Projects

Dielectric elastomer actuators are electrically active polymers and are not only used as actuators, but can also function as sensor systems or energy converters. The commercially available dielectric elastomer actuators consist of a polymer dielectric and two electrode coatings that are made either of thin metal films, sprayed-on conductive particles, pastes, varnishes or conductive polymers. These different coatings have various mechanical properties, which affect both actuator performance and life time.

The objective of the research project was to engineer new functional materials for dielectric elastomer actuators. For these materials, in turn, special nano-composites basing on dielectric elastomers, are to be used: they have to safeguard the desired properties both of the electrodes and the dielectric, at simultaneously maximal compatibility of the materials used.

The solution is based on a fully polymeric monolithic structure of the dielectric elastomer actuators. This is achieved by modifying a basic polymer according to the required coating properties. Consequently, the layer structure created this way predominantly consists of the basic polymer and individual, mechanically aligned coatings.

In material and technology development, it was possible to show that a fully polymeric monolithic dielectric actuator can provide promising results. The material parameters of the individual coatings could be set and adjusted deliberately and reproducibly. The manufacturing technology engineered is suitable for widely differing geometric systems; it can also be employed to fabricate thin coatings. These polymer coatings are thicker than those achieved by sputtering, on the one hand. On the other hand, if the mechanical properties are adjusted, then the influence of the coating thickness can be reduced significantly. In the lab test, coating thickness values of about 20 µm were achieved, and these values can be reduced much more by technological optimization.

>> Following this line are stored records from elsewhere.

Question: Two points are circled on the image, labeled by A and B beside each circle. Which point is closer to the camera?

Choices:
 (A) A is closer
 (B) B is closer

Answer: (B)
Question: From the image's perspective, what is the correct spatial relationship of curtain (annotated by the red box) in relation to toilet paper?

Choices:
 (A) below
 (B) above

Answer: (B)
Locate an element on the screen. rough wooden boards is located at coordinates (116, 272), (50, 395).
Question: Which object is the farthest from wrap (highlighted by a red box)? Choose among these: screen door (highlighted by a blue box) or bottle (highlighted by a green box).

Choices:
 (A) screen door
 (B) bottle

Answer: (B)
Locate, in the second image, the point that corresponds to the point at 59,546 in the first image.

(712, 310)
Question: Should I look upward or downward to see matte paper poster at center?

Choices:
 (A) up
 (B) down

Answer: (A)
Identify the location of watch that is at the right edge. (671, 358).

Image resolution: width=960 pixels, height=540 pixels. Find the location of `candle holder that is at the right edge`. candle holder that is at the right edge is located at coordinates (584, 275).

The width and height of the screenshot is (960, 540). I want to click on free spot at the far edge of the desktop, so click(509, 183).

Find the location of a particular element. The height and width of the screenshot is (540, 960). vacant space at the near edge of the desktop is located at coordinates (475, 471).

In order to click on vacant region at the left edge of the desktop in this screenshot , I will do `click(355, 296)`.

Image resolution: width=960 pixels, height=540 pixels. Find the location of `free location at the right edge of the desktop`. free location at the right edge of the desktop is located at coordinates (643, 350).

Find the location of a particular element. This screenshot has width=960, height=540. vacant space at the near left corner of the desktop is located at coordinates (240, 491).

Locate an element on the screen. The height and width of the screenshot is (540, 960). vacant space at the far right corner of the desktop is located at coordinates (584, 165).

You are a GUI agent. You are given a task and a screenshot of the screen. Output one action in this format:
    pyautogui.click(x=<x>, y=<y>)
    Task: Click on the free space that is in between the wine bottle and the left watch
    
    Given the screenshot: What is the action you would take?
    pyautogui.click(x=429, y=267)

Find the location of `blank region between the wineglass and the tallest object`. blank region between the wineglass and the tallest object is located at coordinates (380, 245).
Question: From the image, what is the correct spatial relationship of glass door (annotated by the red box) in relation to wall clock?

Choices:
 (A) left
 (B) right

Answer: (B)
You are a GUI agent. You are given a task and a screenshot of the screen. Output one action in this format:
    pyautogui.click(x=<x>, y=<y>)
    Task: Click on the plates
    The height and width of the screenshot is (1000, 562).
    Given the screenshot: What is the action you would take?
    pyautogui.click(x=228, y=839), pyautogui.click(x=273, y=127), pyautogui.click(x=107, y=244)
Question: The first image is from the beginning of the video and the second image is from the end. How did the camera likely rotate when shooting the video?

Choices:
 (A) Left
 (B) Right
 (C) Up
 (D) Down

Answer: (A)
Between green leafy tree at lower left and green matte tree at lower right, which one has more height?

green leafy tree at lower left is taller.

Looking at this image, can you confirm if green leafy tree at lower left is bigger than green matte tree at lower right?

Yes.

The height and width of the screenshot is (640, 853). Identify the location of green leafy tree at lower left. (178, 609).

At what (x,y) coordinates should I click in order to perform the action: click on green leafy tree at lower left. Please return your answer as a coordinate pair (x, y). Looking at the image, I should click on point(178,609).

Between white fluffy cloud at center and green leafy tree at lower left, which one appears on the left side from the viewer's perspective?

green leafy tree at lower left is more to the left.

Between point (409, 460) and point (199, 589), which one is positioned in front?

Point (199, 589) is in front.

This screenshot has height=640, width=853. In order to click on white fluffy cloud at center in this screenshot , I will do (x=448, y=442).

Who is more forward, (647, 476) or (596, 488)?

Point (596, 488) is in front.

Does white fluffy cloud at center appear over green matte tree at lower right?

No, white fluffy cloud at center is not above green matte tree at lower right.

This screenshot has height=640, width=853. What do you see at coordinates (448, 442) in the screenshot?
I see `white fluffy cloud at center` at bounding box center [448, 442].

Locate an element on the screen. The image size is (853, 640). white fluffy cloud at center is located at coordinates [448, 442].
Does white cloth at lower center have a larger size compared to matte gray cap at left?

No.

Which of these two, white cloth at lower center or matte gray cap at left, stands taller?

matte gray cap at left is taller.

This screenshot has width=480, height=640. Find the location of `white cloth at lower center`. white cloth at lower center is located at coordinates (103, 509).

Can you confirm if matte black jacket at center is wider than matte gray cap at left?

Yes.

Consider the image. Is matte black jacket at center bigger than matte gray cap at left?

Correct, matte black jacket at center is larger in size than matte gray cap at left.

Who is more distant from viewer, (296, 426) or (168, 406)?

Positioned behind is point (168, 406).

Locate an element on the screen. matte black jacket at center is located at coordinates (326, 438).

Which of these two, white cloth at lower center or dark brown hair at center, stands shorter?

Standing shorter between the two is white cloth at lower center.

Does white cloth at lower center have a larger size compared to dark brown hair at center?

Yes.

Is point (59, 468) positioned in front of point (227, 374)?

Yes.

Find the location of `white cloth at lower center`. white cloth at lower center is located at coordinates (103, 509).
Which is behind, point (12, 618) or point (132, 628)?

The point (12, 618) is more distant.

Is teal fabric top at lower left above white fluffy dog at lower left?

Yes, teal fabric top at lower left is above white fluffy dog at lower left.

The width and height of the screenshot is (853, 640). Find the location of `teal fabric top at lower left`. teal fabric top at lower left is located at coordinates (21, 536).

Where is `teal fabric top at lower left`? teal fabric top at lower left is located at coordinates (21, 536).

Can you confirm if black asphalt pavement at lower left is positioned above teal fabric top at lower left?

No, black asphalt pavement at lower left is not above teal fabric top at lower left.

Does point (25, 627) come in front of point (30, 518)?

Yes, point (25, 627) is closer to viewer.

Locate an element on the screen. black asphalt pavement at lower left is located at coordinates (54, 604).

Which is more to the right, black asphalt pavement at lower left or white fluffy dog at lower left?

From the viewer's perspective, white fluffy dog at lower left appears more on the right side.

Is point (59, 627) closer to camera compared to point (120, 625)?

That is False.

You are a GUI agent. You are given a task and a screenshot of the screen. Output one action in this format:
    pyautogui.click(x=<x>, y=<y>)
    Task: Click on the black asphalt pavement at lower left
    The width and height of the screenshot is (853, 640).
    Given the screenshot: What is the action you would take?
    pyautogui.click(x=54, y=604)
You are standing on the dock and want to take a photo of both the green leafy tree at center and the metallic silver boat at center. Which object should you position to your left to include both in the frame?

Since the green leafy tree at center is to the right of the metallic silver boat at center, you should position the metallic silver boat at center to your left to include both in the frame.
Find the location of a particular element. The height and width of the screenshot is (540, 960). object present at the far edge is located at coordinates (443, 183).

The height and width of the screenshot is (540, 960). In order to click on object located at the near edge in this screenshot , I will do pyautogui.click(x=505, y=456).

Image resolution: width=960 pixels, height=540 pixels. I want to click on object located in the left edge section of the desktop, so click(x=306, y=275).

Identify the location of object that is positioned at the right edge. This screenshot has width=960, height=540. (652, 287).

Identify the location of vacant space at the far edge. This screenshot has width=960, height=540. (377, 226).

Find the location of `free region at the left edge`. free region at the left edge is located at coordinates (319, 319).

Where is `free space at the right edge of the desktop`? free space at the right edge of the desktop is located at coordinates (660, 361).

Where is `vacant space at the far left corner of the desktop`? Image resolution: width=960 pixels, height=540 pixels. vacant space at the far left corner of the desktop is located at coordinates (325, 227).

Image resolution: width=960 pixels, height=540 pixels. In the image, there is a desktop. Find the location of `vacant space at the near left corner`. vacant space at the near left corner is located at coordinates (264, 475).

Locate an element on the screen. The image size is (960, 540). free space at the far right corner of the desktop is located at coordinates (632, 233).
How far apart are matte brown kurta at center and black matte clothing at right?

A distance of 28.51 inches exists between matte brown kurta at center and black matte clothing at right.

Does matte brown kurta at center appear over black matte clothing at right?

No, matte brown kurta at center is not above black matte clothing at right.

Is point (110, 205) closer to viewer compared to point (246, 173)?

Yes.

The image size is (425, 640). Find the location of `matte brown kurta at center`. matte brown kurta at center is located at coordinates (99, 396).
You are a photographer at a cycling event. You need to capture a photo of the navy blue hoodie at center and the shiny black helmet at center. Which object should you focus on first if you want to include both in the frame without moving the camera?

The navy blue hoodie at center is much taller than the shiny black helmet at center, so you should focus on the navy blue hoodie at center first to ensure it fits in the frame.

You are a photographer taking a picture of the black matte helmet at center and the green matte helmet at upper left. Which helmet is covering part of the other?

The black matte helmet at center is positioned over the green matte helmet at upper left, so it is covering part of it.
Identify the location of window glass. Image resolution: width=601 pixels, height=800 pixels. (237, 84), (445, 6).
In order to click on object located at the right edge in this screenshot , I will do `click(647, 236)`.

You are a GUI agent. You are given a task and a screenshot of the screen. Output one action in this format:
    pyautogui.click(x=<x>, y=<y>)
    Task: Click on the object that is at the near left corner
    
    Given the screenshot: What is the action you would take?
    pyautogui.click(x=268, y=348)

The fully polymeric dielectric elastomer actuators provided outstanding results in their role as an actuator. The IWS team was able to show that a decrease in both the coating thickness and the Young’s modulus of the dielectric coating positively affects the performance as an actuator, and thus, confirms the theoretical fundamentals of the dielectric elastomer actuators. The dielectric elastomer actuators produced are also characterized by a very low defect density (Figure 2), so that the layer structures are characterized by “high reliability” of more than 1 million cycles without optical or function-relevant impacts.

The “CANDELA“ research project was performed within the scope of the BMBF (Federal Ministry for Research and Technology) under the registration code 13 N 10660.